These cookies can be adapted using various nuts and spices. Possible combinations include pistachio and rose water or date and orange blossom water. 

For the cookie dough:

  • 2 1/4 cups farina or semolina flour
  • 1 cup all-purpose flour
  • 1/2 cup granulated sugar
  • 1 teaspoon cardamon, preferably freshly ground
  • 1 teaspoon baking powder
  • 1/2 teaspoon baking soda
  • 1/4 teaspoon salt
  • 1 cup melted margarine or butter (for non-vegan option), melted and cooled
  • 1/2 cup soy milk or cow’s milk (for non-vegan)
  • 2-4 tablespoons orange blossom or rose water

For the walnut filling:

  • 1 cup chopped walnuts
  • 1/4 cup granulated sugar
  • 1 1/2 teaspoons cinnamon
  • Pinch of nutmeg
  • Pinch of allspice
  • Powdered sugar for dusting

Yields about two dozen cookies.

1. In a large bowl, sift the flour, baking powder, and baking soda.

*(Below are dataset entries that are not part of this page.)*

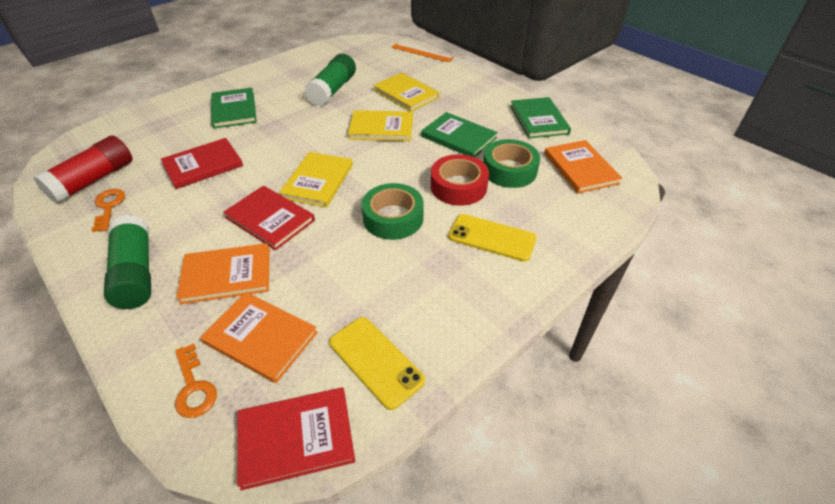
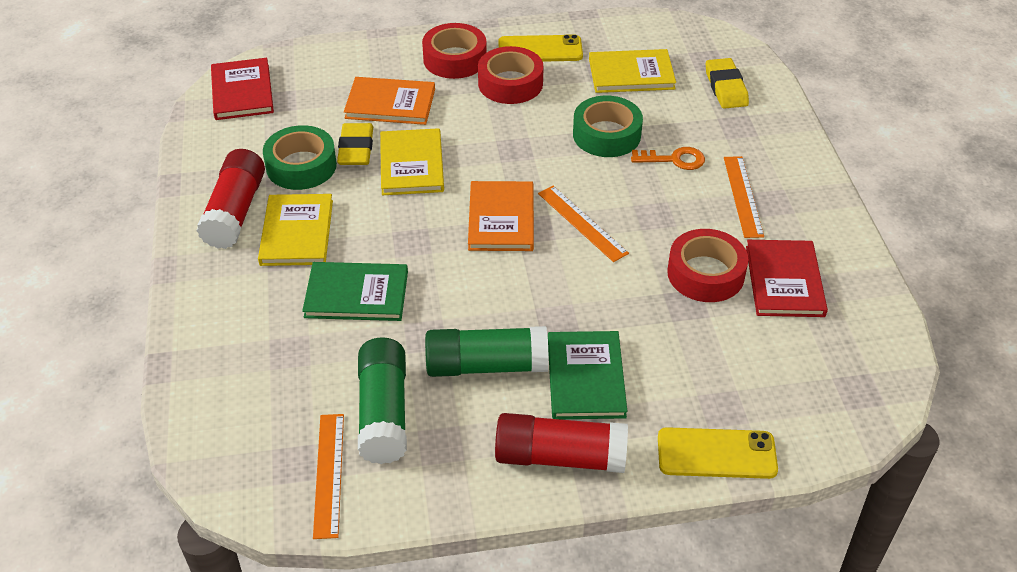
green book: 3 -> 2
orange book: 3 -> 2
orange key: 2 -> 1
orange ruler: 1 -> 3
red book: 3 -> 2
red glue stick: 1 -> 2
red tape: 1 -> 3
yellow eraser: 0 -> 2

Add the farina or semolina flour, sugar, salt, and ground cardamom and mix thoroughly with a whisk or fork. Mix in melted margarine or butter with a spoon. Bring milk to a boil, add to the flour mixture, and mix well. Knead the dough with your hands until it reaches a smooth pasty consistency, about 1 minute. Add the orange blossom or rose water, knead a few more times to combine. Cover the bowl with plastic wrap and allow the dough to rest at room temperature for 2-3 hours.

2. Meanwhile, make walnut filling. Place walnuts, sugar, cinnamon, nutmeg, and allspice into a small food processor. Process on high speed until the mixture reaches a moist, pasty consistency, about 1 minute.

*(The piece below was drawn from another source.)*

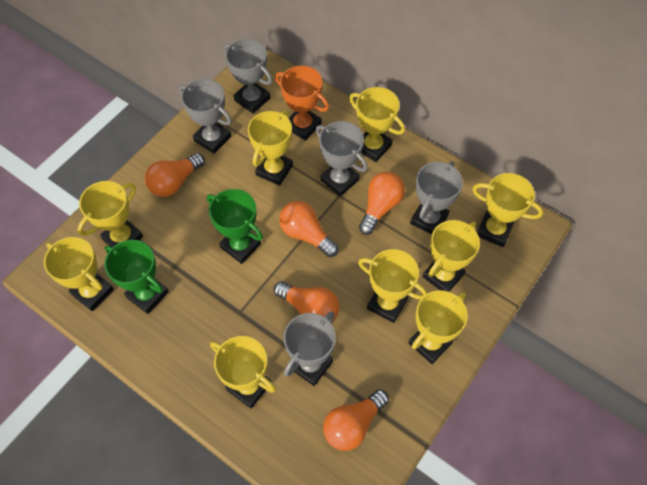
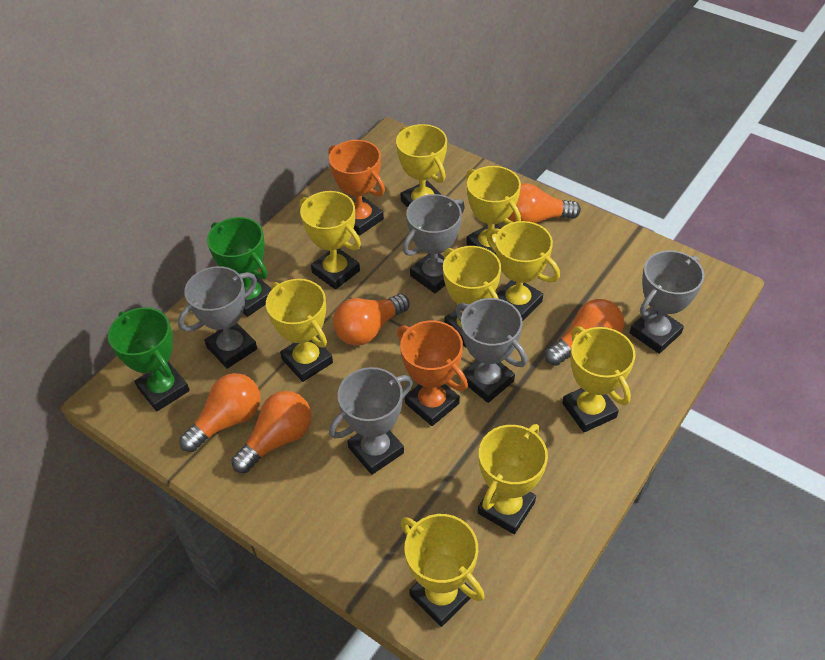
orange trophy: 1 -> 2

3. Preheat the oven to 350 degrees F. Place racks in the lower and upper thirds of the oven. When the dough is ready, measure out tablespoons of dough. Roll each piece into a ball and make an indent in the center, creating a little cup. Place 3/4 teaspoon of walnut paste into the cup, flatten it, then place another flattened ball of dough on top. Seal the seams tightly but carefully with you fingers. Repeat with remaining dough. If you own a Ma’amoul mold, you may use it instead.

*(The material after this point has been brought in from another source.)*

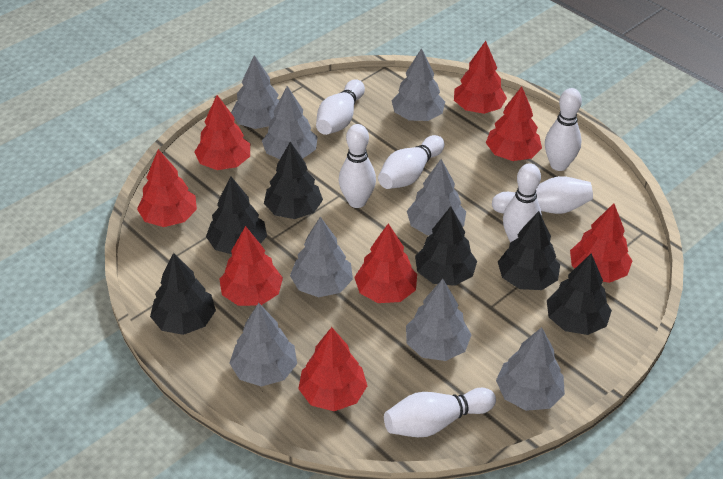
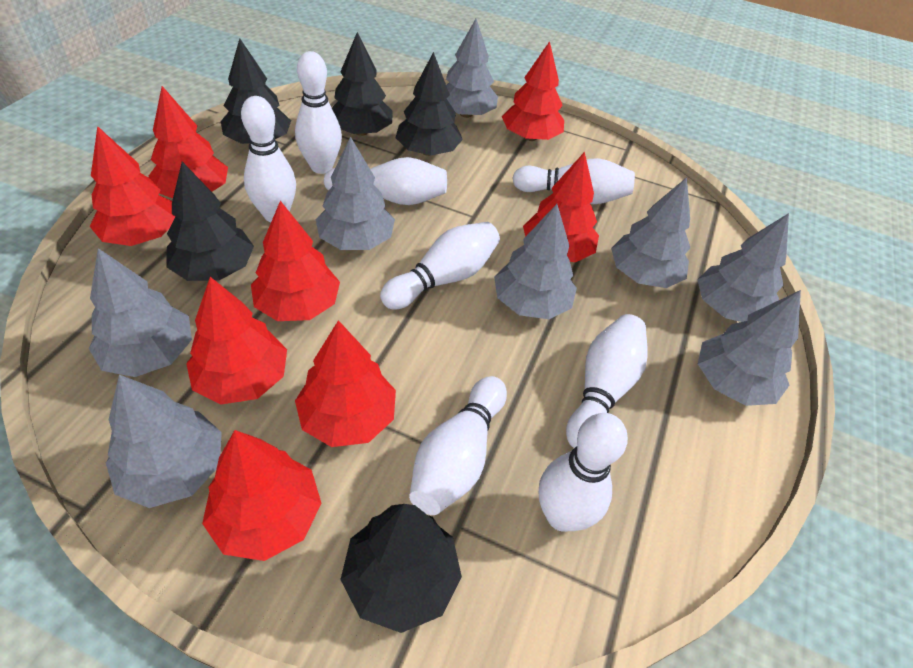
black tree: 6 -> 5
white bowling pin: 7 -> 8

4. Place stuffed cookies an inch apart on a baking sheet lined with parchment paper. Bake for 10 minutes on the lower level of the oven, then transfer them to the top shelf for an additional 3-5 minutes, until lightly golden brown. Transfer the parchment onto a cooling rack, and allow the cookies to cool completely. Once cool, dust cookies with powdered sugar.